## Work instruction
Would you please output the lines from the one holding "Método de evaluación que ocurre durante el" to the end of the entries, exactly and with no others?

━━━ Data provided ━━━

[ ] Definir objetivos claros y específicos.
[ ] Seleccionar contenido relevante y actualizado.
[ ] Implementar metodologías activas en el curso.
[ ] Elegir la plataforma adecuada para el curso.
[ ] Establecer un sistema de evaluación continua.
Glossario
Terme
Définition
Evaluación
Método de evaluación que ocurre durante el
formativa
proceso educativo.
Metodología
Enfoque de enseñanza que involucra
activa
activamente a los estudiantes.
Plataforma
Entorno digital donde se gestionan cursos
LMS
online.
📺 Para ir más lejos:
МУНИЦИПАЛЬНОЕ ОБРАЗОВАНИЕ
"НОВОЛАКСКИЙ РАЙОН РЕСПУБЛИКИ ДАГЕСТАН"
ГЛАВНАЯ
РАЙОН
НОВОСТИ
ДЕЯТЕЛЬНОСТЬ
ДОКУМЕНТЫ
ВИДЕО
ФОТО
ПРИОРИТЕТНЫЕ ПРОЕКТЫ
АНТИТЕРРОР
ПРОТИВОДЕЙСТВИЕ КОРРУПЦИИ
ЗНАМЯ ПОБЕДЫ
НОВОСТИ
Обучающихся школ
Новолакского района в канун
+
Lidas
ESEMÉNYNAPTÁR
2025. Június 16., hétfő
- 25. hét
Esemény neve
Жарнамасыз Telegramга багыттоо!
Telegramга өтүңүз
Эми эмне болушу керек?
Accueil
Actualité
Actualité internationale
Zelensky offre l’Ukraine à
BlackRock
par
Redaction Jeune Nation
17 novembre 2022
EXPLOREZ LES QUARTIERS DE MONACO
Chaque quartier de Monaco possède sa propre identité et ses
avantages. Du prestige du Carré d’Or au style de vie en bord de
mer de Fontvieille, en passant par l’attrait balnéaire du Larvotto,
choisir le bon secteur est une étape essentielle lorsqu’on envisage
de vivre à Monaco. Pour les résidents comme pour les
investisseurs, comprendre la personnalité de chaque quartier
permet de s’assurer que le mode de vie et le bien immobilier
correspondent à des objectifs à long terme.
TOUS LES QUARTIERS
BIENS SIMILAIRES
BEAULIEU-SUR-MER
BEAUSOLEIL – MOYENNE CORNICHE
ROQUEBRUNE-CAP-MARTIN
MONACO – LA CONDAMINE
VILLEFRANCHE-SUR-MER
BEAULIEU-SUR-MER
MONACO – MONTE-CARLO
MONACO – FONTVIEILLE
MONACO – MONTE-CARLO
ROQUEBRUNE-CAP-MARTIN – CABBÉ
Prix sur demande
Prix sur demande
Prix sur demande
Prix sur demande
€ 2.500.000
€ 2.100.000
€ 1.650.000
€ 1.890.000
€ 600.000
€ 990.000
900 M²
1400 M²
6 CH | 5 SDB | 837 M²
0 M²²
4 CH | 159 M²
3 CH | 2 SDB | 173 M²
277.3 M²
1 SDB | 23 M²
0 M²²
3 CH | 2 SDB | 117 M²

━━━

## Problem solution
Método de evaluación que ocurre durante el
formativa
proceso educativo.
Metodología
Enfoque de enseñanza que involucra
activa
activamente a los estudiantes.
Plataforma
Entorno digital donde se gestionan cursos
LMS
online.
📺 Para ir más lejos:
МУНИЦИПАЛЬНОЕ ОБРАЗОВАНИЕ
"НОВОЛАКСКИЙ РАЙОН РЕСПУБЛИКИ ДАГЕСТАН"
ГЛАВНАЯ
РАЙОН
НОВОСТИ
ДЕЯТЕЛЬНОСТЬ
ДОКУМЕНТЫ
ВИДЕО
ФОТО
ПРИОРИТЕТНЫЕ ПРОЕКТЫ
АНТИТЕРРОР
ПРОТИВОДЕЙСТВИЕ КОРРУПЦИИ
ЗНАМЯ ПОБЕДЫ
НОВОСТИ
Обучающихся школ
Новолакского района в канун
+
Lidas
ESEMÉNYNAPTÁR
2025. Június 16., hétfő
- 25. hét
Esemény neve
Жарнамасыз Telegramга багыттоо!
Telegramга өтүңүз
Эми эмне болушу керек?
Accueil
Actualité
Actualité internationale
Zelensky offre l’Ukraine à
BlackRock
par
Redaction Jeune Nation
17 novembre 2022
EXPLOREZ LES QUARTIERS DE MONACO
Chaque quartier de Monaco possède sa propre identité et ses
avantages. Du prestige du Carré d’Or au style de vie en bord de
mer de Fontvieille, en passant par l’attrait balnéaire du Larvotto,
choisir le bon secteur est une étape essentielle lorsqu’on envisage
de vivre à Monaco. Pour les résidents comme pour les
investisseurs, comprendre la personnalité de chaque quartier
permet de s’assurer que le mode de vie et le bien immobilier
correspondent à des objectifs à long terme.
TOUS LES QUARTIERS
BIENS SIMILAIRES
BEAULIEU-SUR-MER
BEAUSOLEIL – MOYENNE CORNICHE
ROQUEBRUNE-CAP-MARTIN
MONACO – LA CONDAMINE
VILLEFRANCHE-SUR-MER
BEAULIEU-SUR-MER
MONACO – MONTE-CARLO
MONACO – FONTVIEILLE
MONACO – MONTE-CARLO
ROQUEBRUNE-CAP-MARTIN – CABBÉ
Prix sur demande
Prix sur demande
Prix sur demande
Prix sur demande
€ 2.500.000
€ 2.100.000
€ 1.650.000
€ 1.890.000
€ 600.000
€ 990.000
900 M²
1400 M²
6 CH | 5 SDB | 837 M²
0 M²²
4 CH | 159 M²
3 CH | 2 SDB | 173 M²
277.3 M²
1 SDB | 23 M²
0 M²²
3 CH | 2 SDB | 117 M²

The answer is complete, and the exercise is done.